Iraq Approves Gas Deal with Shell

June 29, 2010 - 10:39 AM
Iraq has approved a $17 billion joint venture project with Royal Dutch Shell PLC to tap associated natural gas in four southern oil fields, the government announced Tuesday in its latest push to develop an oil sector battered by years of neglect and war.
Baghdad (AP) - Iraq has approved a $17 billion joint venture project with Royal Dutch Shell PLC to tap associated natural gas in four southern oil fields, the government announced Tuesday in its latest push to develop an oil sector battered by years of neglect and war.
 
The deal is expected to be a key part of the government's strategy to alleviate its power generation woes as chronic power outages have led to sometimes violent protests over the past few weeks.
 
Under the deal, Iraq will hold a 51 percent stake in the new Basra Gas Company while Shell will hold a 44 percent share.
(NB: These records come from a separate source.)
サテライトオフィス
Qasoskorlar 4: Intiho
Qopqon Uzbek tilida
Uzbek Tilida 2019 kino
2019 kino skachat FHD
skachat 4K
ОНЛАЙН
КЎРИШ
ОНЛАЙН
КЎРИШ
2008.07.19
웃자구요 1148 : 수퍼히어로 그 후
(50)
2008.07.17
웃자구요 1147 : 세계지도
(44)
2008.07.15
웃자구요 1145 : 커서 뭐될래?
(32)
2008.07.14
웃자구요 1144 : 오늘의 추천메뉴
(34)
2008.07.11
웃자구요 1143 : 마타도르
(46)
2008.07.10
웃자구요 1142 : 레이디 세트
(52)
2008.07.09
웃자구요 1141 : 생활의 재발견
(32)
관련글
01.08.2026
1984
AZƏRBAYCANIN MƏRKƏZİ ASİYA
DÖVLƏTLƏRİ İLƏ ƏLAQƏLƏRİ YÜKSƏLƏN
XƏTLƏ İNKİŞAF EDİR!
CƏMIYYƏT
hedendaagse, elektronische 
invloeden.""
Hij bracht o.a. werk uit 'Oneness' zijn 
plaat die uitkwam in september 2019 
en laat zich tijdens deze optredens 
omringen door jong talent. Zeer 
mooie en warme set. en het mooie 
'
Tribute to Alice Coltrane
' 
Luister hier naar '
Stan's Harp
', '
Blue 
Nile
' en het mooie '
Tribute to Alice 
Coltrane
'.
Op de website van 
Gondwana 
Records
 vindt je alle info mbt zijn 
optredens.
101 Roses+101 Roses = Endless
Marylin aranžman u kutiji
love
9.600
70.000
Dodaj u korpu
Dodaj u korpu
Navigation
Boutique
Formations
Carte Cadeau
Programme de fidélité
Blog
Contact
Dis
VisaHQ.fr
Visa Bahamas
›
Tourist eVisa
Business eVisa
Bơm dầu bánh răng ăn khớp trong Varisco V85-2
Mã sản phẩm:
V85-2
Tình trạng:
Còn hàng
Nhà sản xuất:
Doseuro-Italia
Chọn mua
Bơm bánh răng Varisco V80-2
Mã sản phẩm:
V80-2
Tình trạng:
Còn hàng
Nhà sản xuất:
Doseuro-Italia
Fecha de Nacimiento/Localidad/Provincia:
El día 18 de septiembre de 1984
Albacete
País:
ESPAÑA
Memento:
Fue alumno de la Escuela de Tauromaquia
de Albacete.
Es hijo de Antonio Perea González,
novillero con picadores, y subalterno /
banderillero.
Japan's Mitsubishi Corp. will hold the remaining five percent stake in the company, according to a government statement. It did not say when the final signing will be.
 
Iraq, which is home to the world's third largest proven reserves of conventional crude oil, sits on an estimated 112 trillion cubic feet of natural gas reserves. Of the 1.5 billion cubic feet per day of gas it produces, almost half is burned off at the wells.
 
The deal, which is Shell's third in Iraq since the 2003 U.S.-led invasion, was designed to tap all the associated gas in Iraq's oil rich southern province of Basra. It was later amended, however, to include the four oil fields that were among the 11 fields awarded to foreign oil companies in two bidding rounds last year.
 
Thamir al-Ghadhban, the Iraqi prime minister's chief adviser on energy, said the latest deal is worth about $17 billion, including $5 billion of existing infrastructure assets.
 
The project also marks a major step in Iraq's effort to capture and put to use for generating electricity the natural gas that has routinely been burned off - or flared - at the fields because the country lacks the necessary infrastructure to bring the gas to market.
 
Officials see the capture of the gas as an important step in dealing with chronic power cuts that have recently led to protests, including one that left two dead in Basra and forced the electricity minister to resign.
 
Since the 2003 U.S.-led invasion, the government has spent billions working to rebuild Iraq's national electrical grid, which was in poor shape because of various wars over the past decades. Most Iraqis only receive between five to seven hours of power a day.
 
Last May, with an eye on boosting gas output, Iraq invited international energy companies to bid to develop three untapped gas fields in an auction set for Sept. 1.
 
Once these fields are brought online, the production will be used to meet Iraq's growing energy needs as well as possibly exporting to neighboring countries or the European Union.
 
Iraq's latest five-year plan, approved in April, forecasts crude oil output growing to 4.5 million barrels per day by 2014, from the current 2.4 million barrels per day. Oil exports are forecast to grow to 3.1 million by the same year, compared to roughly 2 million barrels per day now.
 
It also plans to produce 2.75 billion cubic feet a day of gas by 2014, with the increase coming mainly from the fields to be auctioned.